Data extracted from a collection
* * * * * * *
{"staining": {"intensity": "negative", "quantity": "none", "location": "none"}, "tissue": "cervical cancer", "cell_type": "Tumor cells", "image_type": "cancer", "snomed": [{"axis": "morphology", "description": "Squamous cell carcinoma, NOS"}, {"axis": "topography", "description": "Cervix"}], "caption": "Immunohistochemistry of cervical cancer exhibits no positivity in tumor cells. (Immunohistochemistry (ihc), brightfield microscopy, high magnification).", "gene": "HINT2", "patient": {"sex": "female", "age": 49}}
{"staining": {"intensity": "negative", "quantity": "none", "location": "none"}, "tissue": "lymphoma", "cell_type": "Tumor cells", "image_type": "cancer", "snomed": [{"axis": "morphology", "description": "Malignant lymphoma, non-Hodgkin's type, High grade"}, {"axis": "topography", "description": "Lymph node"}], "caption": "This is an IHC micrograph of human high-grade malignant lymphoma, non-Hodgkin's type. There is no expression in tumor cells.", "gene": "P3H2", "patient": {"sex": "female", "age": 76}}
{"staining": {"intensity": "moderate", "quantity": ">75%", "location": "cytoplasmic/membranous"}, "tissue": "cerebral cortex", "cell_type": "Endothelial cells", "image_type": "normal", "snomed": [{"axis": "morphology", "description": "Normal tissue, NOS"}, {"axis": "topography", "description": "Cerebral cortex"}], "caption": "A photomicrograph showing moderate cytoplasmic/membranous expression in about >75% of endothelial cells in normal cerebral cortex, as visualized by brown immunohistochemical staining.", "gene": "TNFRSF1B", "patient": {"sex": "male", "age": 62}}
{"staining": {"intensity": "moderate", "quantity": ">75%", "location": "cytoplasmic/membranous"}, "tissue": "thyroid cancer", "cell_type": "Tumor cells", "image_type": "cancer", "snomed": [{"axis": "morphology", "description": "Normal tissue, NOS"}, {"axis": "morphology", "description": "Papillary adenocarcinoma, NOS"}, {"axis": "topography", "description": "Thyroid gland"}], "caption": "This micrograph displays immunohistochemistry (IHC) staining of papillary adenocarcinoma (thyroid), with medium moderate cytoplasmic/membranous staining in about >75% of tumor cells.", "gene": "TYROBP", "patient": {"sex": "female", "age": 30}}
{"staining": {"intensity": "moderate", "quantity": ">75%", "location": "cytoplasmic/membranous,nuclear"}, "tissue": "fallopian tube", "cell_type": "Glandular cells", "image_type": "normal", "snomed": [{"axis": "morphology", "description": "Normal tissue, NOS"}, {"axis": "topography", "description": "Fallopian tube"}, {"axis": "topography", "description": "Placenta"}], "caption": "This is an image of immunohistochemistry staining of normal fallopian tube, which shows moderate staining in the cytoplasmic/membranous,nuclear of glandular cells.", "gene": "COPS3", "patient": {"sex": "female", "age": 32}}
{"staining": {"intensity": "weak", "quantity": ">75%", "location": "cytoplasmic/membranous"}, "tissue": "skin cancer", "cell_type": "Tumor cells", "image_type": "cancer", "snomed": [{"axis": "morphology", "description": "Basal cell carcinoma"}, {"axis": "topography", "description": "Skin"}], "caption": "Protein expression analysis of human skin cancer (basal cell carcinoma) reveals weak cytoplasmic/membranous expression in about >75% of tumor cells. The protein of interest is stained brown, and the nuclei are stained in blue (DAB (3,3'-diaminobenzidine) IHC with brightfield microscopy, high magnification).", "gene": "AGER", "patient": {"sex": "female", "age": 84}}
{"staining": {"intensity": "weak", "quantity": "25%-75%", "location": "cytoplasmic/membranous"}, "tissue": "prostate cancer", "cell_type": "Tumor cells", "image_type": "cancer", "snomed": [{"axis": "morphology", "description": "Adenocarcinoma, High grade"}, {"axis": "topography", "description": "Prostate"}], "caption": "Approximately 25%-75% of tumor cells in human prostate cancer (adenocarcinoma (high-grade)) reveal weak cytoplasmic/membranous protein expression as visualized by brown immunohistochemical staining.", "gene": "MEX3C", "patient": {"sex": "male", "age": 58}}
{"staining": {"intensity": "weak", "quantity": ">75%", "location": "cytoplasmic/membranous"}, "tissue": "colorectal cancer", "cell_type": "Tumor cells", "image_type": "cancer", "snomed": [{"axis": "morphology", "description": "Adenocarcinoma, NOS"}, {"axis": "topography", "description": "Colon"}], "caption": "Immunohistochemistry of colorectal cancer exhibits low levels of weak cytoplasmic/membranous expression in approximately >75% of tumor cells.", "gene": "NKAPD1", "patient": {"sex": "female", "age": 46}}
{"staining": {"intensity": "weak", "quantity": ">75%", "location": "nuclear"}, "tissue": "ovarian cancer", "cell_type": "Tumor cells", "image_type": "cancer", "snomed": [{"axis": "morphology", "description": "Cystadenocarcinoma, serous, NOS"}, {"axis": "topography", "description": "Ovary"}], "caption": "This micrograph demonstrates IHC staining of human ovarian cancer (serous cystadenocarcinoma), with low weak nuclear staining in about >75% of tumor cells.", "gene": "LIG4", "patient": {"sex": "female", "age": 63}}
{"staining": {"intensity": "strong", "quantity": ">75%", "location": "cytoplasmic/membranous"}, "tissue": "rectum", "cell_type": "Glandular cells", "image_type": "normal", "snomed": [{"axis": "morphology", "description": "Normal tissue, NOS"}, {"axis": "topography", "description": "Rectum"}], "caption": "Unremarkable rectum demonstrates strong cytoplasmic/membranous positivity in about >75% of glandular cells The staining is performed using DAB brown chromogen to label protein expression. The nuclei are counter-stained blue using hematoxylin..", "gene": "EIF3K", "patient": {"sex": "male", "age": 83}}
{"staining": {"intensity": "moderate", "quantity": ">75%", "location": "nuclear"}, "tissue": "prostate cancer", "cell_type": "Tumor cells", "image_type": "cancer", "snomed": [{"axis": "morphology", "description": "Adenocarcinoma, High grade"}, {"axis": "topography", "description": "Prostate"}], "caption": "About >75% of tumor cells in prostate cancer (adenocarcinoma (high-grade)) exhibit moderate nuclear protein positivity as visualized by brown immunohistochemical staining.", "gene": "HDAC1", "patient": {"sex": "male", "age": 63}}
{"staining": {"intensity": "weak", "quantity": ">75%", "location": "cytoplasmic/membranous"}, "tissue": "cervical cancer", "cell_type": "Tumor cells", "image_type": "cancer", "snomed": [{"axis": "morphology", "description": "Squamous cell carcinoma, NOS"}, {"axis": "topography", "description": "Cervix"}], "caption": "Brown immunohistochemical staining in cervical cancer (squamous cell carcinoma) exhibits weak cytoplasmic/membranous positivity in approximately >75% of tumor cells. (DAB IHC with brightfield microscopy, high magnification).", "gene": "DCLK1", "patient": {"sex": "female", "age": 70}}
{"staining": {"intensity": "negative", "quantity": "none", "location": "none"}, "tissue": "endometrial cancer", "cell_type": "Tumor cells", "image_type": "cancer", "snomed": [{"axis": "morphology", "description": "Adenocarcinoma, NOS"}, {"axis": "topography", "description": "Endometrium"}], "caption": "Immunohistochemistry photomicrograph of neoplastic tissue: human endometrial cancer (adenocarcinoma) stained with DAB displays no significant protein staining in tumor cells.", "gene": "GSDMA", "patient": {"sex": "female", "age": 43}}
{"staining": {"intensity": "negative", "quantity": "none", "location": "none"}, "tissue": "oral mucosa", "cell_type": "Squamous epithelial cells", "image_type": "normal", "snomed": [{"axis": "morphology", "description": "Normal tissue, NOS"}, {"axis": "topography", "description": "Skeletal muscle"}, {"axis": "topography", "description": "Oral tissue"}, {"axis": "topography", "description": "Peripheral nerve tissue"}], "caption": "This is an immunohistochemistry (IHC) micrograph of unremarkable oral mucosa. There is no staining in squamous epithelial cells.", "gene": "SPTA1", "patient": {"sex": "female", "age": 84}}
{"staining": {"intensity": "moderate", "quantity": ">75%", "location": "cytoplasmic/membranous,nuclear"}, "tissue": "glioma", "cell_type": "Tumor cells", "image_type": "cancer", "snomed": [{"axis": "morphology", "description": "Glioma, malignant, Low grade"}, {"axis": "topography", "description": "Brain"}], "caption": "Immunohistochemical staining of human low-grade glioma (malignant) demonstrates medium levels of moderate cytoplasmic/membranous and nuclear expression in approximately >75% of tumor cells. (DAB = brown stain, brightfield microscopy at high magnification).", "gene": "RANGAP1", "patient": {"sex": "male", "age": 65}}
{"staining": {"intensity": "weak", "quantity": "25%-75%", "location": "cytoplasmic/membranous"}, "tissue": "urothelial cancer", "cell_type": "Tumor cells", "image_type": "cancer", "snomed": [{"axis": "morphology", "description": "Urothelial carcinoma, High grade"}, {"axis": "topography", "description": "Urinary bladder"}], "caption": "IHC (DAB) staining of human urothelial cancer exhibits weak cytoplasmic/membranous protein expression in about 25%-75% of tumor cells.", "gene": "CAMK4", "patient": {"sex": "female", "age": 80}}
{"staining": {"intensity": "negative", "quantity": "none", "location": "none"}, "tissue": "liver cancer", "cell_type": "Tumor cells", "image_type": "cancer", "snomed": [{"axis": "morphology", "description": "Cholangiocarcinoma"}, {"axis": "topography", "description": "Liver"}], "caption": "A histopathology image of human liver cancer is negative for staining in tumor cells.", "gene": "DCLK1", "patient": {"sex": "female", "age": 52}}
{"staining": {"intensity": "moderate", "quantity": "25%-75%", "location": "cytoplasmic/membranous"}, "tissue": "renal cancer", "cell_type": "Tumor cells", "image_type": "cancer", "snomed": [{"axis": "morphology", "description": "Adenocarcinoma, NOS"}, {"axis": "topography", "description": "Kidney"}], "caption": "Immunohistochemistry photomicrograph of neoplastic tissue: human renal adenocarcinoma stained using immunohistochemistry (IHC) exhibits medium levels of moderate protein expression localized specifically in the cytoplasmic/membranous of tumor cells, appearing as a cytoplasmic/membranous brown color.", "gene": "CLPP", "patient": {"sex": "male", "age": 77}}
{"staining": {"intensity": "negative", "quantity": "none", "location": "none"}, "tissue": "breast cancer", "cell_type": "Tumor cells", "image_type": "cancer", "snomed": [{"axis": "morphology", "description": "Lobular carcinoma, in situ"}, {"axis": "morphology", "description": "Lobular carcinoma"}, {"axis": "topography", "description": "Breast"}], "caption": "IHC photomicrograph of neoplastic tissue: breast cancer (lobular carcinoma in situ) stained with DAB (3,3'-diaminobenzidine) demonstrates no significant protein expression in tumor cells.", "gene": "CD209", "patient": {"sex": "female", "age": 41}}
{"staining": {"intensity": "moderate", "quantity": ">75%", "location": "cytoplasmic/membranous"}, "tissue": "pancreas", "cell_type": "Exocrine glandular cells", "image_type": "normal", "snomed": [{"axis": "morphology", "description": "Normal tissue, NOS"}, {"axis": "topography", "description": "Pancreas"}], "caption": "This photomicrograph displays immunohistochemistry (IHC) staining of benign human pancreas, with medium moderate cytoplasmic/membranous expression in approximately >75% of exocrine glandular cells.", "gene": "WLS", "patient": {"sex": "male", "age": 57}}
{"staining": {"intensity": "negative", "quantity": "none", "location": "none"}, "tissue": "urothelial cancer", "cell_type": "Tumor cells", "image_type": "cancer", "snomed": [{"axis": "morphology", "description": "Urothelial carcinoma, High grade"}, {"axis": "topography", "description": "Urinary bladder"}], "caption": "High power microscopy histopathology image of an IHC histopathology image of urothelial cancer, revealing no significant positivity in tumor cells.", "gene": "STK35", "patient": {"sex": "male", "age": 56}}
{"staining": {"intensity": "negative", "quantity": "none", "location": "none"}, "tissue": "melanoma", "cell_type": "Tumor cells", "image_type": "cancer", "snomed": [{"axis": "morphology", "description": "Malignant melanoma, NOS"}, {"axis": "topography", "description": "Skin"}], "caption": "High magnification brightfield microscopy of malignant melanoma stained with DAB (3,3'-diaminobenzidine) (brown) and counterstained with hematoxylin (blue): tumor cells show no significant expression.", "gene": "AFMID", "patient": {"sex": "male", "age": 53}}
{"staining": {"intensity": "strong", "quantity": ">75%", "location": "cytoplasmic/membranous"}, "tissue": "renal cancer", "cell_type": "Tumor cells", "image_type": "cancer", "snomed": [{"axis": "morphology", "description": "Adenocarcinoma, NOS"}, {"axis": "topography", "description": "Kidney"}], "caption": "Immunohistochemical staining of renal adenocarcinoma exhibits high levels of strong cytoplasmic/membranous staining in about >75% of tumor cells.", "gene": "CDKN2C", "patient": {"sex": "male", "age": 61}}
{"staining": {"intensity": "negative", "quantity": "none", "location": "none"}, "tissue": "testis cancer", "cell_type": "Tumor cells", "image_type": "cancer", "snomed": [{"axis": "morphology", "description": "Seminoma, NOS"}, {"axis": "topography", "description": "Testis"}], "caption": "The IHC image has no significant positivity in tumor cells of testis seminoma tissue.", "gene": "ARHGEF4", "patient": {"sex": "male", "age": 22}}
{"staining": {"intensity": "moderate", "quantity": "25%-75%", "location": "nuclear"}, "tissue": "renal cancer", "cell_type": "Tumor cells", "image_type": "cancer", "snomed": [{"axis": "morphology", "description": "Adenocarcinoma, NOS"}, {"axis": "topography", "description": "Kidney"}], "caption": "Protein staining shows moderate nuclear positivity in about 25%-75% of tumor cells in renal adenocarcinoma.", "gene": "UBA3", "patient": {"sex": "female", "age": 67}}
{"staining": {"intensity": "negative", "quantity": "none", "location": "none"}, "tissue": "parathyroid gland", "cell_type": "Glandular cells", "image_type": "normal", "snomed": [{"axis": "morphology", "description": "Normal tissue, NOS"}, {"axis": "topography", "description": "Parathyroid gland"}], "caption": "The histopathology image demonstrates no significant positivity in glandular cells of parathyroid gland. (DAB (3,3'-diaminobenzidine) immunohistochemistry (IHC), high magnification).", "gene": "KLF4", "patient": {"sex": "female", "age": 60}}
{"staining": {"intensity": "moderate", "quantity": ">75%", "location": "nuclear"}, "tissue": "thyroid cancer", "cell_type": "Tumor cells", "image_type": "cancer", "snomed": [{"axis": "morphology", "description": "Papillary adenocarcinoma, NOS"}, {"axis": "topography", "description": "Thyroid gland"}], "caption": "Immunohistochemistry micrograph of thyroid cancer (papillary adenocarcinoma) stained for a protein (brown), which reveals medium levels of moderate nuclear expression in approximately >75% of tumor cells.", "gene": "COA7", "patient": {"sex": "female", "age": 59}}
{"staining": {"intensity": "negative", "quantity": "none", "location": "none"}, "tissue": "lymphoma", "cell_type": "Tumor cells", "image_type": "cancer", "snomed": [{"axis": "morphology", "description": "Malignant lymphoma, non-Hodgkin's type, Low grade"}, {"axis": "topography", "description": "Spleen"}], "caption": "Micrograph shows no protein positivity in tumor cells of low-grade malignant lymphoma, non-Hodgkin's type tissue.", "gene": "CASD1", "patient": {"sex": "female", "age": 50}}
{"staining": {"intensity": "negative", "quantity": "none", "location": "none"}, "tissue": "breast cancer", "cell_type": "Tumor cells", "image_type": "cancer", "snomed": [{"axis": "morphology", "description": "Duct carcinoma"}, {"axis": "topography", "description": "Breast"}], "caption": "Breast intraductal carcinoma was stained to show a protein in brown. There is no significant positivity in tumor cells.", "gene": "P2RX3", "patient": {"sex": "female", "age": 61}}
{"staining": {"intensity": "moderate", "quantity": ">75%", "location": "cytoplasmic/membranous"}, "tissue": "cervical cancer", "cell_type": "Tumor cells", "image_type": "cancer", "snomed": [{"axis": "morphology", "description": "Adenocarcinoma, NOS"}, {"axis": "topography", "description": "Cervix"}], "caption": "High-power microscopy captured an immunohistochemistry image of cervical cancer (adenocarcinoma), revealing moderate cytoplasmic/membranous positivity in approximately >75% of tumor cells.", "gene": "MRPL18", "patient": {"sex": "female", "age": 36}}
* * * * * * *
Problem requirements:
Please retype, with no changes, the lines that run from the first line of the entries to the line with "photomicrograph showing moderate", both ends included.

Solution below:
{"staining": {"intensity": "negative", "quantity": "none", "location": "none"}, "tissue": "cervical cancer", "cell_type": "Tumor cells", "image_type": "cancer", "snomed": [{"axis": "morphology", "description": "Squamous cell carcinoma, NOS"}, {"axis": "topography", "description": "Cervix"}], "caption": "Immunohistochemistry of cervical cancer exhibits no positivity in tumor cells. (Immunohistochemistry (ihc), brightfield microscopy, high magnification).", "gene": "HINT2", "patient": {"sex": "female", "age": 49}}
{"staining": {"intensity": "negative", "quantity": "none", "location": "none"}, "tissue": "lymphoma", "cell_type": "Tumor cells", "image_type": "cancer", "snomed": [{"axis": "morphology", "description": "Malignant lymphoma, non-Hodgkin's type, High grade"}, {"axis": "topography", "description": "Lymph node"}], "caption": "This is an IHC micrograph of human high-grade malignant lymphoma, non-Hodgkin's type. There is no expression in tumor cells.", "gene": "P3H2", "patient": {"sex": "female", "age": 76}}
{"staining": {"intensity": "moderate", "quantity": ">75%", "location": "cytoplasmic/membranous"}, "tissue": "cerebral cortex", "cell_type": "Endothelial cells", "image_type": "normal", "snomed": [{"axis": "morphology", "description": "Normal tissue, NOS"}, {"axis": "topography", "description": "Cerebral cortex"}], "caption": "A photomicrograph showing moderate cytoplasmic/membranous expression in about >75% of endothelial cells in normal cerebral cortex, as visualized by brown immunohistochemical staining.", "gene": "TNFRSF1B", "patient": {"sex": "male", "age": 62}}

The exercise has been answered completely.